• _To-do item_
Line count for "House": tally the lines of the records below that contain it, and give only that number.
---
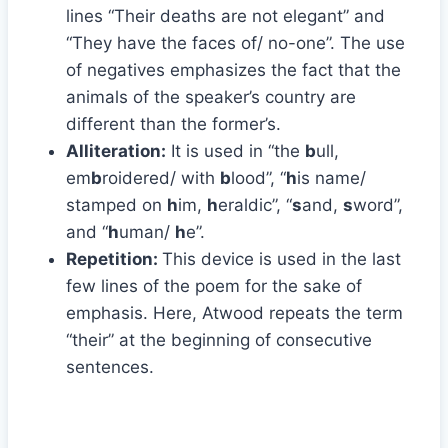
lines “Their deaths are not elegant” and
“They have the faces of/ no-one”. The use
of negatives emphasizes the fact that the
animals of the speaker’s country are
different than the former’s.
Alliteration:
It is used in “the
b
ull,
em
b
roidered/ with
b
lood”, “
h
is name/
stamped on
h
im,
h
eraldic”, “
s
and,
s
word”,
and “
h
uman/
h
e”.
Repetition:
This device is used in the last
few lines of the poem for the sake of
emphasis. Here, Atwood repeats the term
“their” at the beginning of consecutive
sentences.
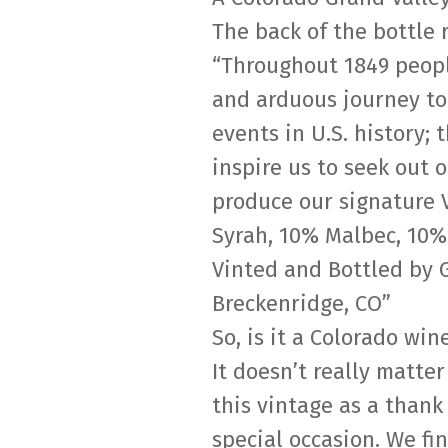
The back of the bottle 
“Throughout 1849 peopl
and arduous journey to 
events in U.S. history;
inspire us to seek out 
produce our signature V
Syrah, 10% Malbec, 10%
Vinted and Bottled by 
Breckenridge, CO”
So, is it a Colorado win
It doesn’t really matter
this vintage as a thank
special occasion. We fi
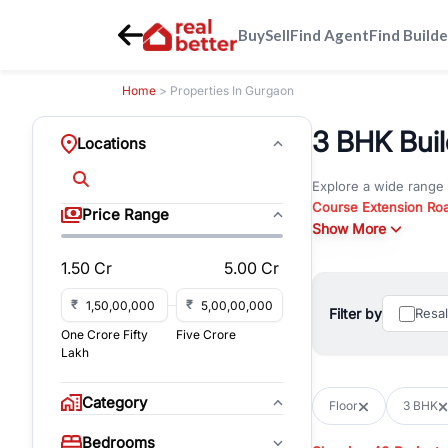
Buy
Sell
Find Agent
Find Builde
Home
> Properties In Gurgaon
3 BHK Build
Locations
Explore a wide range
Course Extension Ro
Price Range
Whether you are look
Show More
Gurgaon, RealBetter o
1.50 Cr
5.00 Cr
Browse residential pro
You can also explore 
₹
₹
Filter by
Resa
immediate possession 
One Crore Fifty
Five Crore
For investors and bus
Lakh
and co-working spaces
with flexible leasing
Category
Floor
3 BHK
All listings on RealBe
Bedrooms
budget, location, pro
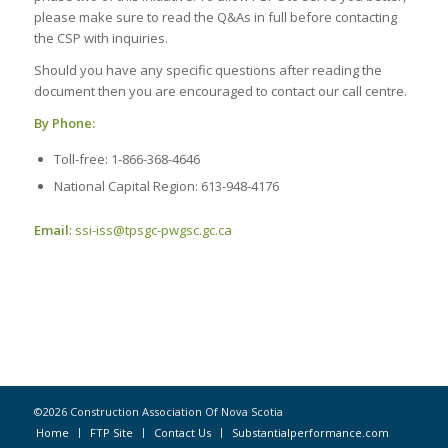
please make sure to read the Q&As in full before contacting
the CSP with inquiries.
Should you have any specific questions after reading the
document then you are encouraged to contact our call centre.
By Phone:
Toll-free: 1-866-368-4646
National Capital Region: 613-948-4176
Email
:
ssi-iss@tpsgc-pwgsc.gc.ca
©2026 Construction Association Of Nova Scotia
Home
FTP Site
Contact Us
Substantialperformance.com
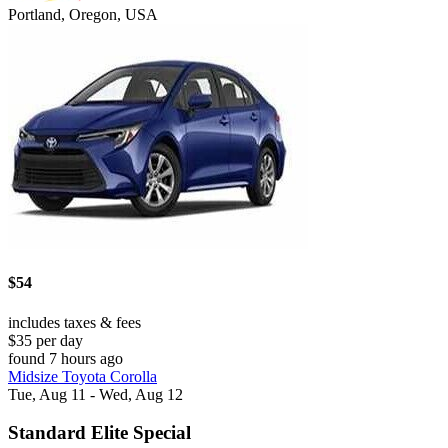
Portland, Oregon, USA
$54
includes taxes & fees
$35 per day
found 7 hours ago
Midsize Toyota Corolla
Tue, Aug 11 - Wed, Aug 12
Standard Elite Special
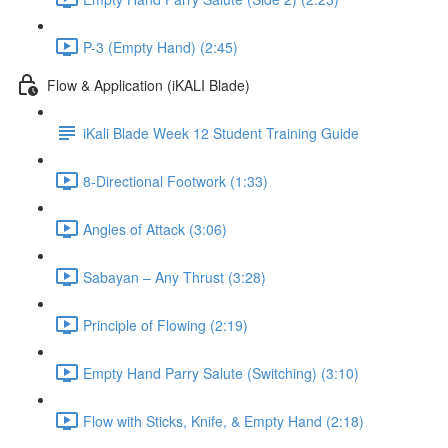
P-3 (Empty Hand) (2:45)
Flow & Application (iKALI Blade)
iKali Blade Week 12 Student Training Guide
8-Directional Footwork (1:33)
Angles of Attack (3:06)
Sabayan – Any Thrust (3:28)
Principle of Flowing (2:19)
Empty Hand Parry Salute (Switching) (3:10)
Flow with Sticks, Knife, & Empty Hand (2:18)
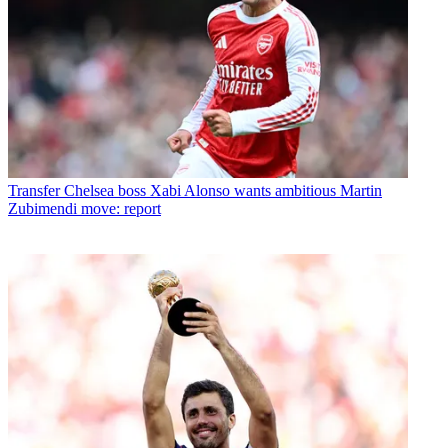
Transfer
Chelsea boss Xabi Alonso wants ambitious Martin
Zubimendi move: report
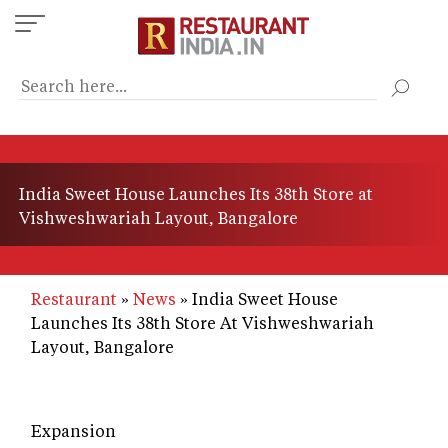
Skip
to
main
content
India Sweet House Launches Its 38th Store at
Vishweshwariah Layout, Bangalore
Restaurant
News
India Sweet House
Launches Its 38th Store At Vishweshwariah
Layout, Bangalore
Expansion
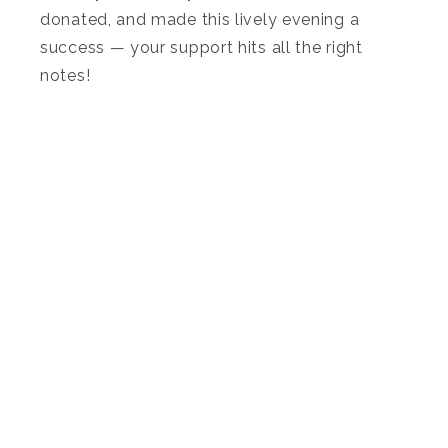
donated, and made this lively evening a
success — your support hits all the right
notes!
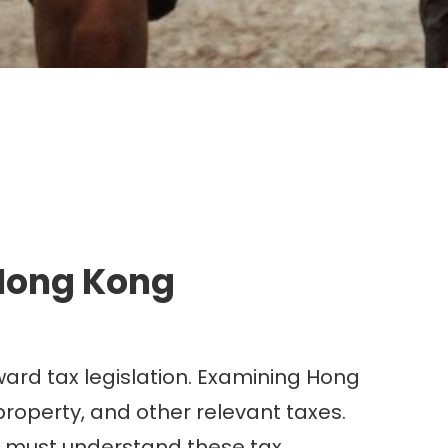
g.
 Hong Kong
ward tax legislation. Examining Hong
 property, and other relevant taxes.
ter must understand these tax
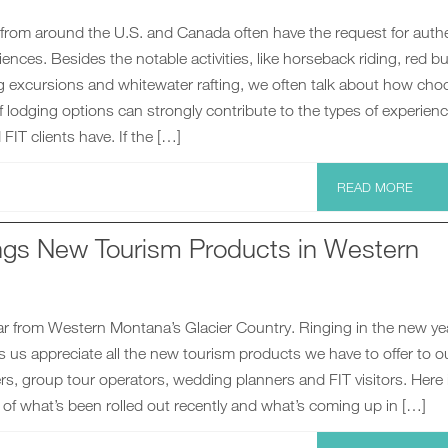
 from around the U.S. and Canada often have the request for auth
nces. Besides the notable activities, like horseback riding, red b
ing excursions and whitewater rafting, we often talk about how cho
of lodging options can strongly contribute to the types of experien
FIT clients have. If the […]
READ MORE
ngs New Tourism Products in Western
 from Western Montana’s Glacier Country. Ringing in the new yea
us appreciate all the new tourism products we have to offer to o
s, group tour operators, wedding planners and FIT visitors. Here 
 of what’s been rolled out recently and what’s coming up in […]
---
• _Response below_
2